··· Exercise passage

Query Processing Overview¶
We will look at an actual example after this bit of theory.
When MySQL receives a full-text search query, it goes through several stages:
Process¶
Query Parsing¶
MySQL parses the search string to identify search terms and operators.
It recognizes special syntax like boolean operators (+, -, >, <, ~, *, ""), stopwords, and phrase searches.
The parser tokenizes the query string similar to how documents were indexed.
Stemming¶
This is where 'run', 'running', 'runs' are stripped down into the core term 'run'.
Stopword Filtering¶
MySQL filters out stopwords (common words like "the", "is", "at") based on the configured stopword list.
These are ignored because they appear too frequently to be useful for relevance ranking.
Index Lookup¶
MySQL uses the FULLTEXT index to quickly locate documents containing the search terms.
The index is typically organized as an inverted index, (IDF), where each word maps to a list of documents (and positions within those documents) where it appears.
Relevance Calculation¶
For each matching document, MySQL calculates a relevance score based on:
- Term frequency (how often the word appears in the document)
- Inverse document frequency (how rare the word is across all documents)
- Document length normalization
- Word proximity (for phrase searches - covered later...)
The formula is similar to TF-IDF (Term Frequency-Inverse Document Frequency).
Result Filtering and Sorting¶
MySQL filters results based on the WHERE clause conditions (including the MATCH() condition itself) and sorts results by relevance score (or other specified ORDER BY criteria).
This can enable pre-filtering to avoid searching for example all categories if we have specified categories in our search.
Result Return¶
The final set of documents with relevancy scores is returned.
An example¶
Finally, MySQL returns the matching rows with their relevance scores, applying any LIMIT clauses to restrict the result set size.
PROMPT:
"What WordPress plugins help me with SEO and other similar search techniques"
RESPONSE:
Processing the Query:¶
BM25 Scoring Example¶
Search Query: "What WordPress plugins help me with SEO and other similar search techniques"
Document Being Scored: "Yoast SEO is the best WordPress SEO plugin for optimizing search rankings and implementing advanced SEO techniques"

······

### Tasks to complete
a) In the passage on MySQL full-text search, which formula is the relevance calculation said to resemble?
b) Write a continuation of the passage on MySQL full-text search, starting right after its last line.
The data after this point comes from a separate, unrelated source.

··· Recorded information

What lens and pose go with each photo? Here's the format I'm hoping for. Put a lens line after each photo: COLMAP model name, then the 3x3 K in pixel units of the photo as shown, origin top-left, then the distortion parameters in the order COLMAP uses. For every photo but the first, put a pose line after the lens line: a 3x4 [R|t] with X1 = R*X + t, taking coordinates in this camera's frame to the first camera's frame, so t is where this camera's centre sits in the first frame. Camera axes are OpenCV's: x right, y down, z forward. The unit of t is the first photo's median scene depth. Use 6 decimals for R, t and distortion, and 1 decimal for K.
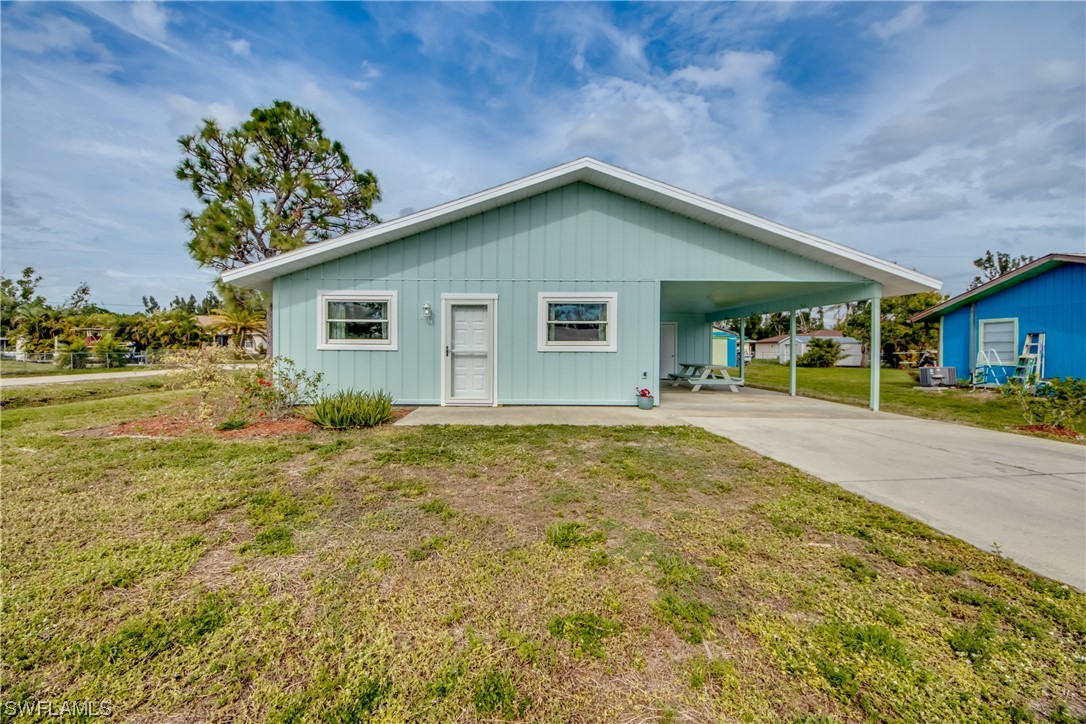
lens RADIAL K [[416.1, 0, 535.1], [0, 416.1, 357.8], [0, 0, 1]] dist [0.021144, -0.014179]
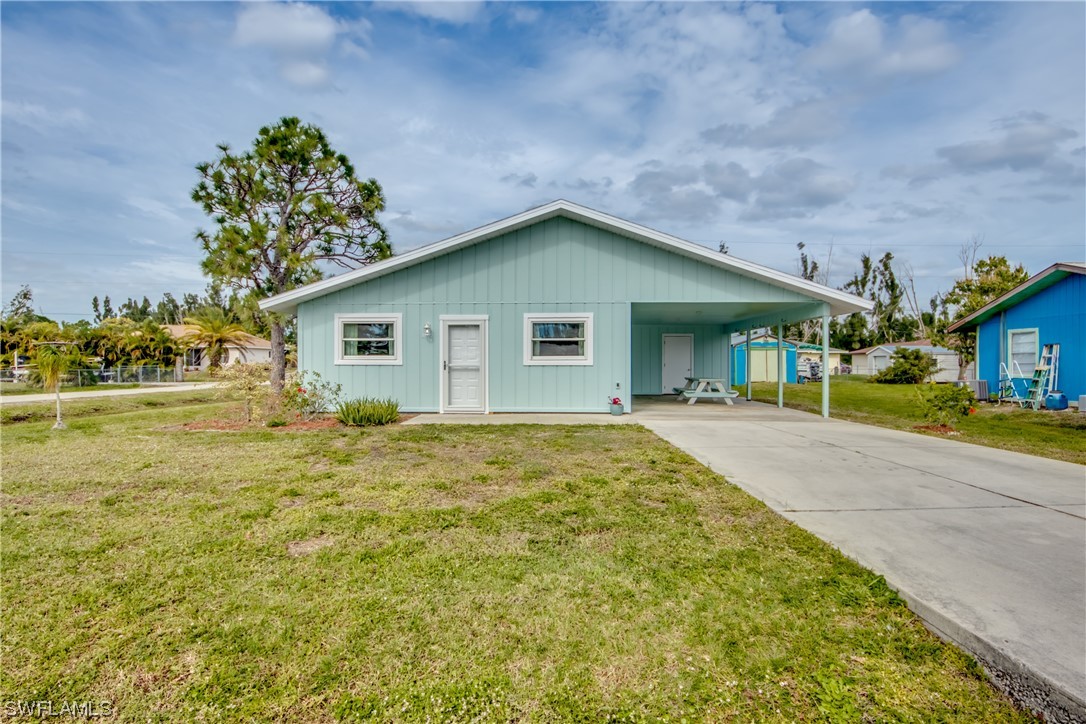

······

### Responses to the exercise
a) TF-IDF (Term Frequency-Inverse Document Frequency).

b)
Corpus: 10,000 documents total
| Search Term | How Many Documents Contain It? | IDF Score | Times in This Document | Contribution to Total |
|---|---|---|---|---|
| yoast | 150 (very rare) | 1.82 | 1 | 1.82 × 0.9 × 1 = 1.638 |
| seo | 1,500 (moderately rare) | 0.82 | 3 | 0.82 × 1.5 × 3 = 3.690 |
| best | 6,000 (very common) | 0.22 | 1 | 0.22 × 0.9 × 1 = 0.198 |
| wordpress | 8,500 (very common) | 0.07 | 1 | 0.07 × 0.9 × 1 = 0.063 |
| plugin | 2,800 (moderately common) | 0.55 | 1 | 0.55 × 0.9 × 1 = 0.495 |
| optimizing | 1,200 (moderately rare) | 0.92 | 1 | 0.92 × 0.9 × 1 = 0.828 |
| search | 5,000 (common) | 0.30 | 1 | 0.30 × 0.9 × 1 = 0.270 |
| rankings | 900 (moderately rare) | 1.01 | 1 | 1.01 × 0.9 × 1 = 0.909 |
| implementing | 400 (rare) | 1.39 | 1 | 1.39 × 0.9 × 1 = 1.251 |
| advanced | 3,500 (moderately common) | 0.44 | 1 | 0.44 × 0.9 × 1 = 0.396 |
| techniques | 300 (very rare) | 1.52 | 1 | 1.52 × 0.9 × 1 = 1.368 |
Final Score: 11.11 points¶
Key Observations:
- "seo" contributes most (appears 3 times in document)
- "yoast", "techniques", and "implementing" are very rare terms with high impact
- Common words like "best" and "wordpress" contribute minimally
- Perfect match between query and document = very high score
- Stop words like "is", "the", "for", "and" are typically filtered out before scoring
- "seo" dominates the score (appears 3 times AND moderately rare)
- "techniques" is very rare, contributing strongly despite appearing once
- "plugins" contributes nothing (not in document - notice "plugin" not "plugins")
- "wordpress" appears but contributes little due to being extremely common
- This document ranks highly due to multiple mentions of the rare term "seo"
Final Score: 4.45 points¶
Why This Score Makes Sense¶
What matters most:
-
"techniques" contributes 2.319 points (52% of total score)
-
Only appears in 300 out of 10,000 documents (rare = valuable)
-
"seo" contributes 2.036 points (45% of total score)
-
Appears 3 times in the document
-
Only in 1,500 documents (moderately rare)
-
"search" contributes 0.091 points (2% of total score)
-
Appears in half the documents (common)
What barely matters:
-
"wordpress" and "and" together contribute only 0.006 points (0.1% of total score)
-
They're in almost every document, so they don't help distinguish good matches
Missing words don't hurt much:
- The document doesn't contain "plugins", "help", "other", or "similar"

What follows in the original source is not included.